== Segment start ==

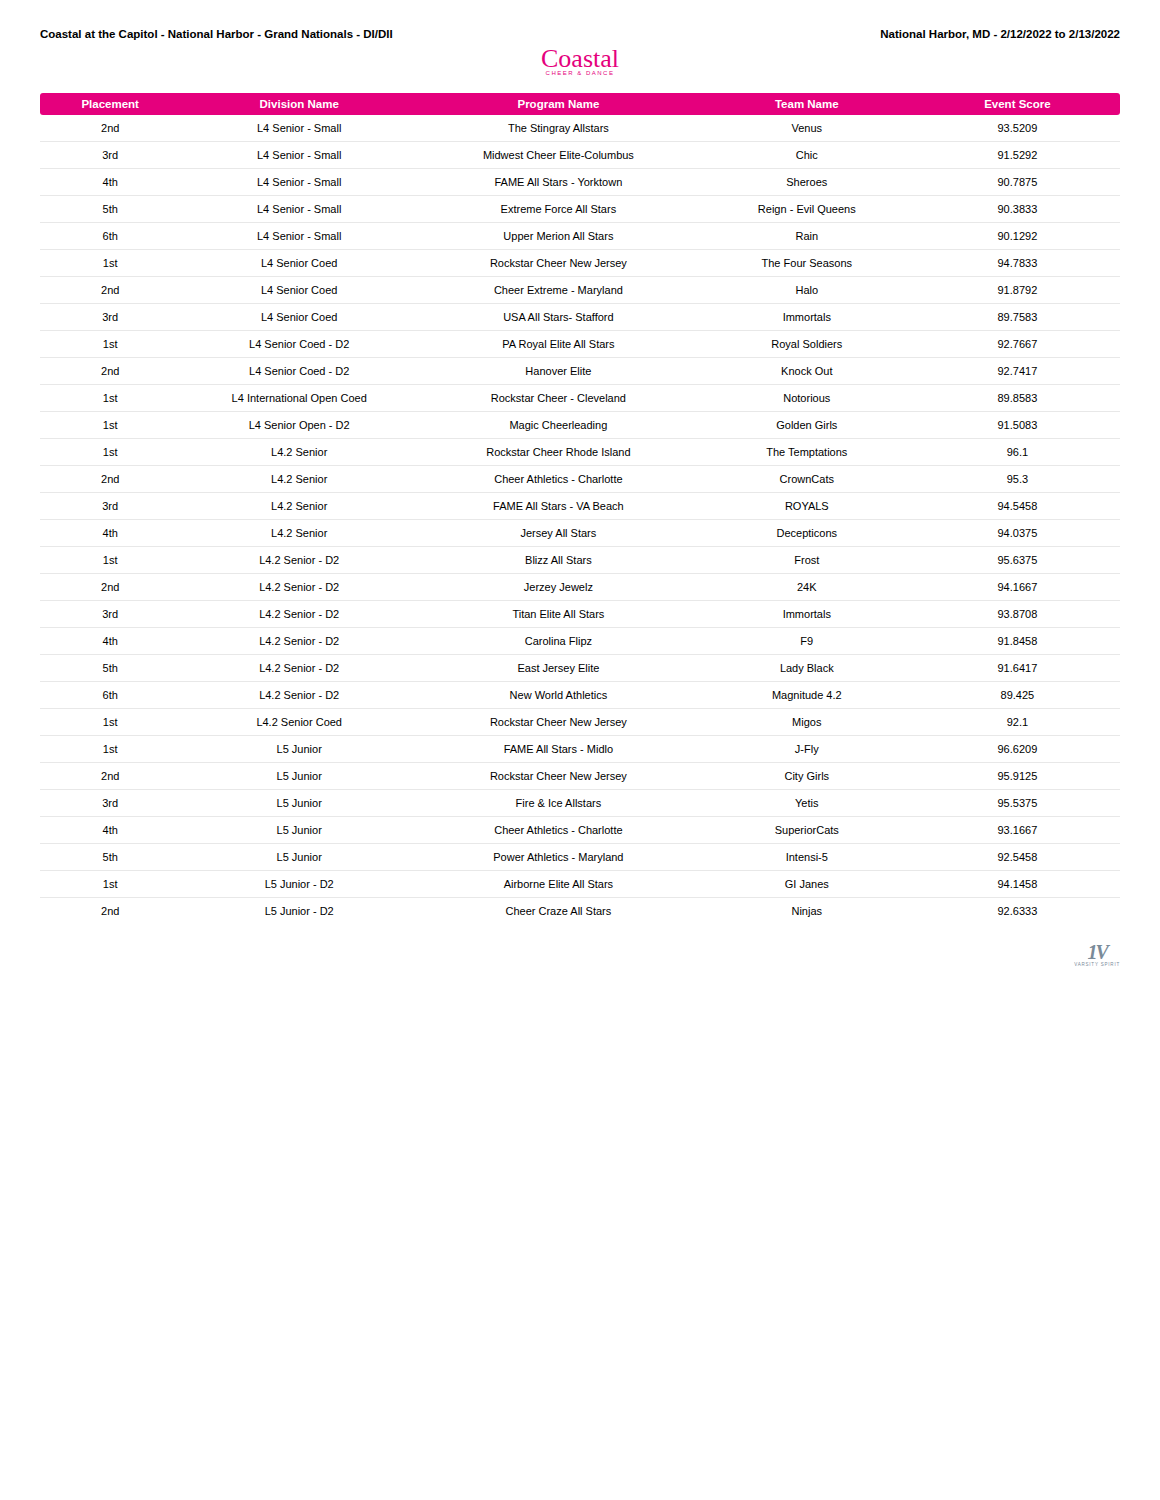Coastal at the Capitol - National Harbor - Grand Nationals - DI/DII
National Harbor, MD - 2/12/2022 to 2/13/2022
CoastalCHEER & DANCE
| Placement | Division Name | Program Name | Team Name | Event Score |
| --- | --- | --- | --- | --- |
| 2nd | L4 Senior - Small | The Stingray Allstars | Venus | 93.5209 |
| 3rd | L4 Senior - Small | Midwest Cheer Elite-Columbus | Chic | 91.5292 |
| 4th | L4 Senior - Small | FAME All Stars - Yorktown | Sheroes | 90.7875 |
| 5th | L4 Senior - Small | Extreme Force All Stars | Reign - Evil Queens | 90.3833 |
| 6th | L4 Senior - Small | Upper Merion All Stars | Rain | 90.1292 |
| 1st | L4 Senior Coed | Rockstar Cheer New Jersey | The Four Seasons | 94.7833 |
| 2nd | L4 Senior Coed | Cheer Extreme - Maryland | Halo | 91.8792 |
| 3rd | L4 Senior Coed | USA All Stars- Stafford | Immortals | 89.7583 |
| 1st | L4 Senior Coed - D2 | PA Royal Elite All Stars | Royal Soldiers | 92.7667 |
| 2nd | L4 Senior Coed - D2 | Hanover Elite | Knock Out | 92.7417 |
| 1st | L4 International Open Coed | Rockstar Cheer - Cleveland | Notorious | 89.8583 |
| 1st | L4 Senior Open - D2 | Magic Cheerleading | Golden Girls | 91.5083 |
| 1st | L4.2 Senior | Rockstar Cheer Rhode Island | The Temptations | 96.1 |
| 2nd | L4.2 Senior | Cheer Athletics - Charlotte | CrownCats | 95.3 |
| 3rd | L4.2 Senior | FAME All Stars - VA Beach | ROYALS | 94.5458 |
| 4th | L4.2 Senior | Jersey All Stars | Decepticons | 94.0375 |
| 1st | L4.2 Senior - D2 | Blizz All Stars | Frost | 95.6375 |
| 2nd | L4.2 Senior - D2 | Jerzey Jewelz | 24K | 94.1667 |
| 3rd | L4.2 Senior - D2 | Titan Elite All Stars | Immortals | 93.8708 |
| 4th | L4.2 Senior - D2 | Carolina Flipz | F9 | 91.8458 |
| 5th | L4.2 Senior - D2 | East Jersey Elite | Lady Black | 91.6417 |
| 6th | L4.2 Senior - D2 | New World Athletics | Magnitude 4.2 | 89.425 |
| 1st | L4.2 Senior Coed | Rockstar Cheer New Jersey | Migos | 92.1 |
| 1st | L5 Junior | FAME All Stars - Midlo | J-Fly | 96.6209 |
| 2nd | L5 Junior | Rockstar Cheer New Jersey | City Girls | 95.9125 |
| 3rd | L5 Junior | Fire & Ice Allstars | Yetis | 95.5375 |
| 4th | L5 Junior | Cheer Athletics - Charlotte | SuperiorCats | 93.1667 |
| 5th | L5 Junior | Power Athletics - Maryland | Intensi-5 | 92.5458 |
| 1st | L5 Junior - D2 | Airborne Elite All Stars | GI Janes | 94.1458 |
| 2nd | L5 Junior - D2 | Cheer Craze All Stars | Ninjas | 92.6333 |
1V VARSITY SPIRIT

== Segment end ==

# [ACTIVITY]
Give the lines again exactly, beginning with the first line of the records above and ending with the line that contains "Notorious | 89.8583 |", and include no pictures.

# [EXPECTED ANSWER]
Coastal at the Capitol - National Harbor - Grand Nationals - DI/DII
National Harbor, MD - 2/12/2022 to 2/13/2022
CoastalCHEER & DANCE
| Placement | Division Name | Program Name | Team Name | Event Score |
| --- | --- | --- | --- | --- |
| 2nd | L4 Senior - Small | The Stingray Allstars | Venus | 93.5209 |
| 3rd | L4 Senior - Small | Midwest Cheer Elite-Columbus | Chic | 91.5292 |
| 4th | L4 Senior - Small | FAME All Stars - Yorktown | Sheroes | 90.7875 |
| 5th | L4 Senior - Small | Extreme Force All Stars | Reign - Evil Queens | 90.3833 |
| 6th | L4 Senior - Small | Upper Merion All Stars | Rain | 90.1292 |
| 1st | L4 Senior Coed | Rockstar Cheer New Jersey | The Four Seasons | 94.7833 |
| 2nd | L4 Senior Coed | Cheer Extreme - Maryland | Halo | 91.8792 |
| 3rd | L4 Senior Coed | USA All Stars- Stafford | Immortals | 89.7583 |
| 1st | L4 Senior Coed - D2 | PA Royal Elite All Stars | Royal Soldiers | 92.7667 |
| 2nd | L4 Senior Coed - D2 | Hanover Elite | Knock Out | 92.7417 |
| 1st | L4 International Open Coed | Rockstar Cheer - Cleveland | Notorious | 89.8583 |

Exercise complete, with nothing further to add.